The guessing of the charset of the text content in the response, by analyzing of the information from HttpRequest, or by from the projects settings (settings.DEFAULT_CHARSET), or by ... are magic tasks for higher level. That is some sort of the Middleware. Not for HttpResponse itself.
In the case of Missing Charset it is better to move the charset guessing logic (and other content-specific operations) out of HttpResponse, to the application/client-level:
def guess_text_content_from_response(response, default_charset=settings.DEFAULT_CHARSET): """ :rtype: string representation of the response content with valid encoding. """ if response.has_key['Content-type'] ... if getattr(response.content, 'encoding', None): ... # is content a file? if any other magic ... return smart_str(response.content, guessed_charset) def convert_response_to_be_accepted_for_request(response, request): """Converts response content with respect to ACCEPT_CHARSET header of the ``request`` and adjust Content-type header. if request.META.has_key("ACCEPT_CHARSET"):.. ...
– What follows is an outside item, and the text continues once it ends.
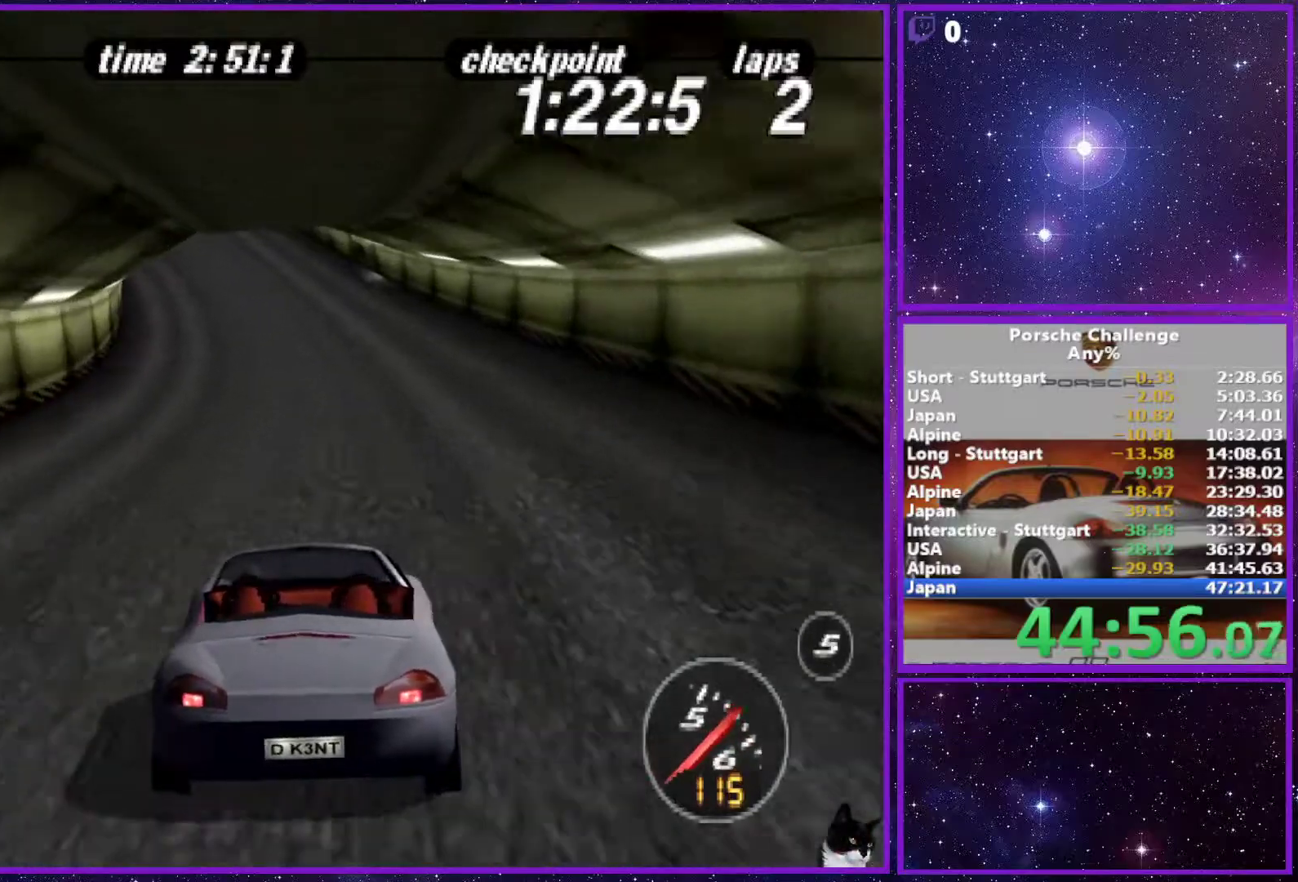
{"buttons": [], "left_stick": "center", "right_stick": "center", "events": [[33, "left_stick", "left"], [183, "left_stick", "center"]]}
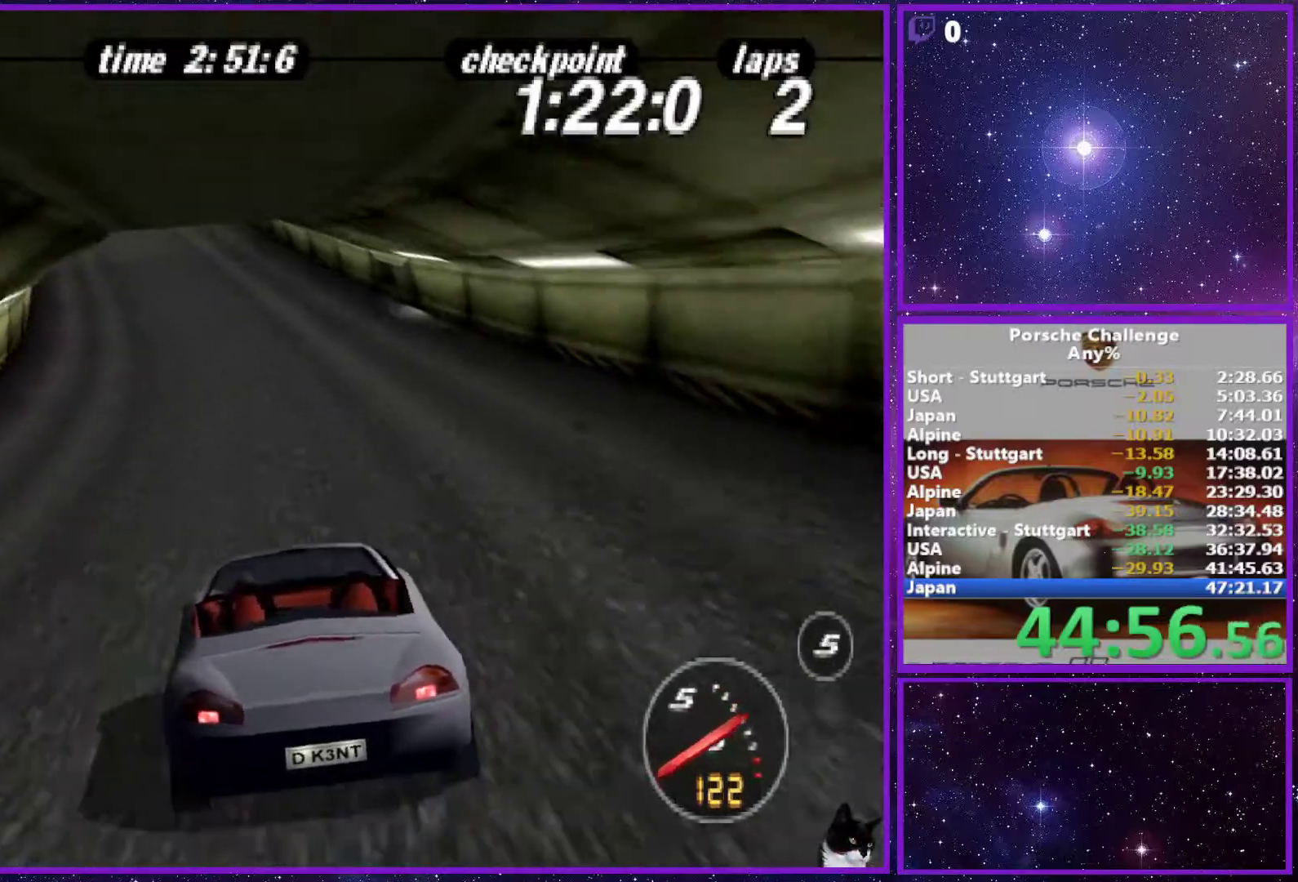
{"buttons": [], "left_stick": "center", "right_stick": "center", "events": [[133, "left_stick", "left"], [333, "left_stick", "center"]]}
Properties of the content are describes in the Content-type header. The Content-Encoding header is about "transfer" encoding (it is not about content charset). There are independent.
comment:4 by , 14 years ago
Resolution: | → duplicate |
---|---|
Status: | new → closed |
I'm going to close this as a duplicate of #10190 and add a link to it there.
I think there might be another edge case here. Consider the case where:
In this case, Django will encode content using the DEFAULT_CHARSET, but won't provide any hints to the receiver on the charset they are receiving.